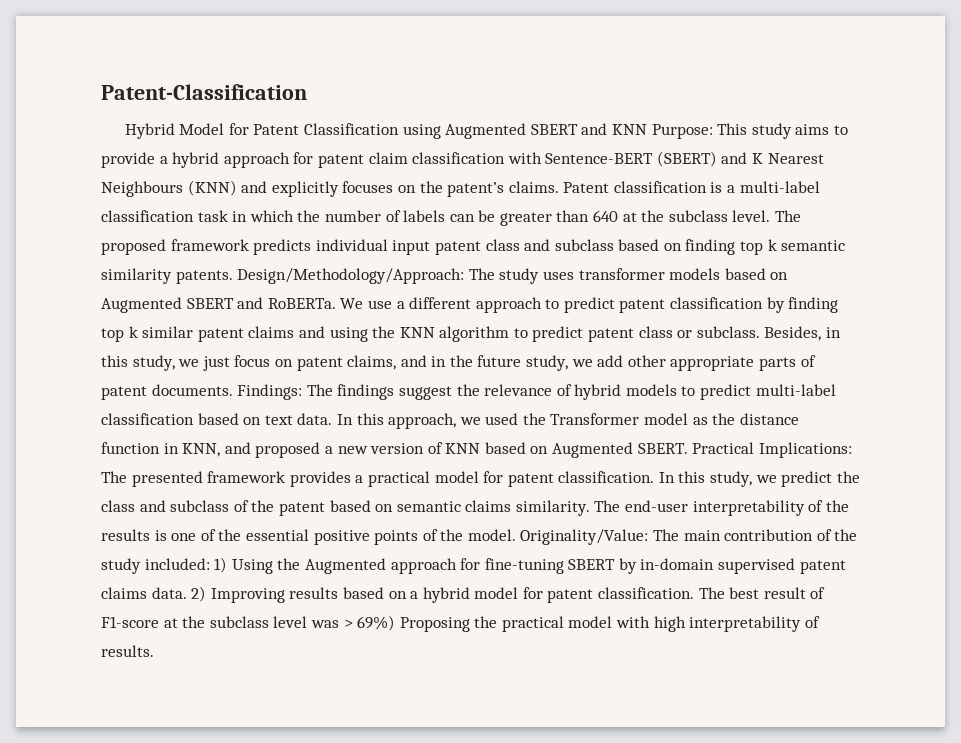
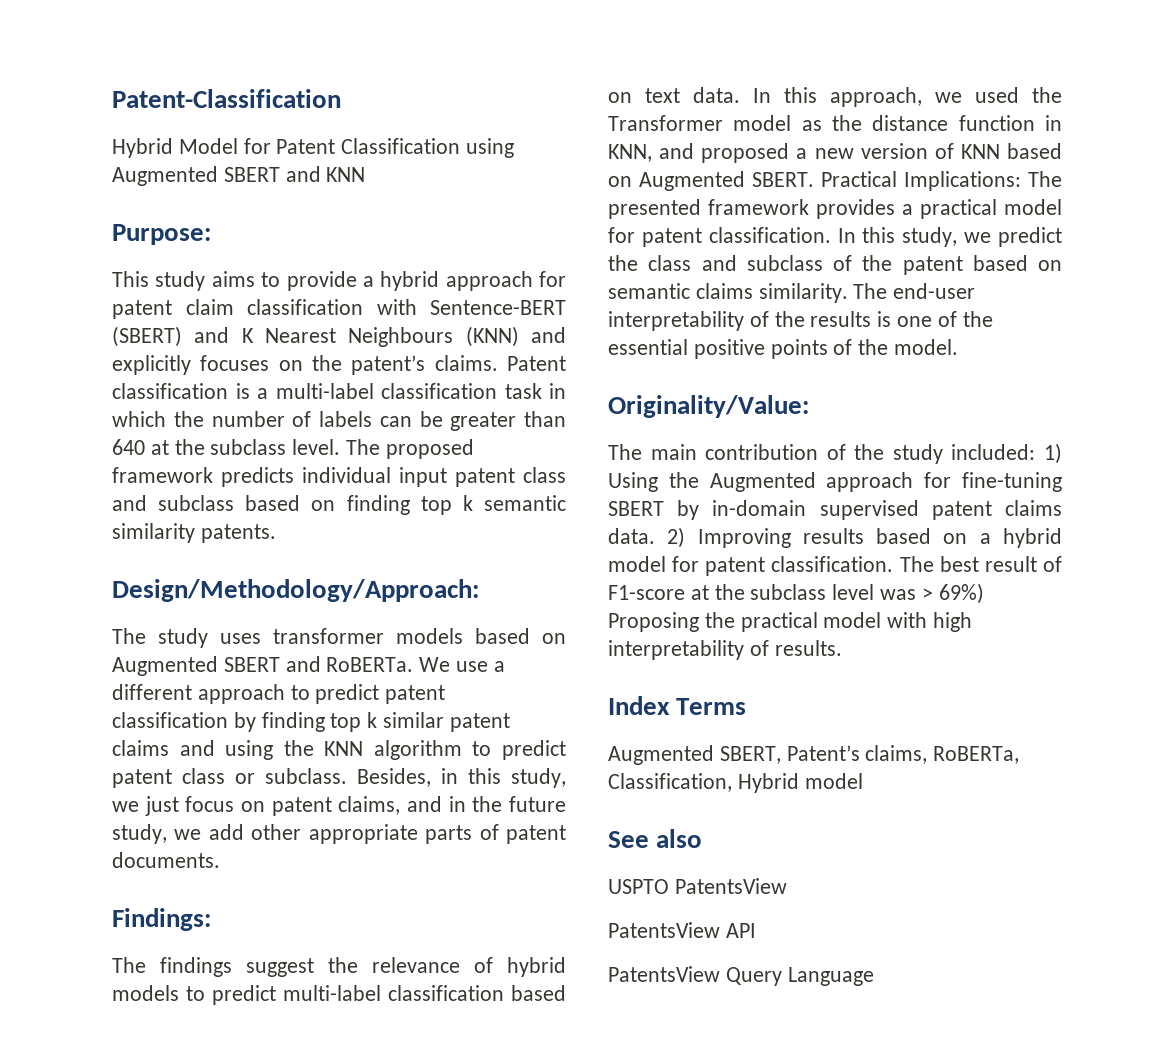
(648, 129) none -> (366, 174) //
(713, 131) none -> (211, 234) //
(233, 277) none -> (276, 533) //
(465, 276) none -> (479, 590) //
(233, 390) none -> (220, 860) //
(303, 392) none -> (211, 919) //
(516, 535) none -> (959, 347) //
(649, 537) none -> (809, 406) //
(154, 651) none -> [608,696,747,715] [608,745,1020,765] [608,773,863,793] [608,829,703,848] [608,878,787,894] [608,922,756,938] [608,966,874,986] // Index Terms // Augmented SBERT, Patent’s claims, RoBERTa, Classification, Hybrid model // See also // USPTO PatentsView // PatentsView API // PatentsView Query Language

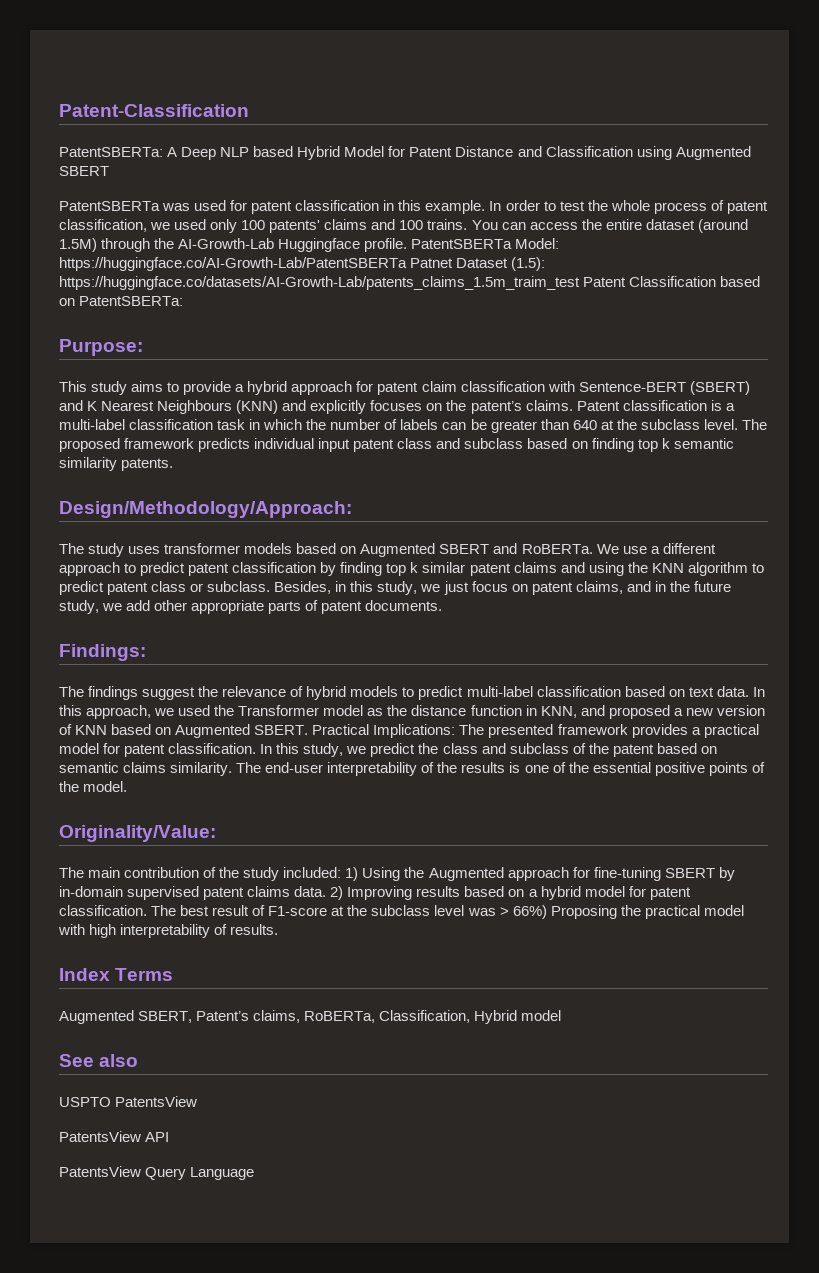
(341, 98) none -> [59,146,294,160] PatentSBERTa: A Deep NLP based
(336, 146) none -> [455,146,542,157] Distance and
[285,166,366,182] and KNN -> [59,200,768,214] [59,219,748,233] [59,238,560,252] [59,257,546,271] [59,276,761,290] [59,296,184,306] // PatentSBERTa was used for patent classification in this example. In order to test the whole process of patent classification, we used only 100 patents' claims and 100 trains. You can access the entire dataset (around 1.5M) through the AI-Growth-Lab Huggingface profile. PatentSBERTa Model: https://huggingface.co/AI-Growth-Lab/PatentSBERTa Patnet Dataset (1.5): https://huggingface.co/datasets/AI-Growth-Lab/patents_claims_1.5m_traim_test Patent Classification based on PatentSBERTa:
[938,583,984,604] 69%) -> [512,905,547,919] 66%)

▸ What to produce
Your answer must be the lines above from the one holding "(154, 651) none" up to and including the one holding "(336, 146) none", exact and with no pictures.

▸ Result of this exercise
(154, 651) none -> [608,696,747,715] [608,745,1020,765] [608,773,863,793] [608,829,703,848] [608,878,787,894] [608,922,756,938] [608,966,874,986] // Index Terms // Augmented SBERT, Patent’s claims, RoBERTa, Classification, Hybrid model // See also // USPTO PatentsView // PatentsView API // PatentsView Query Language

(341, 98) none -> [59,146,294,160] PatentSBERTa: A Deep NLP based
(336, 146) none -> [455,146,542,157] Distance and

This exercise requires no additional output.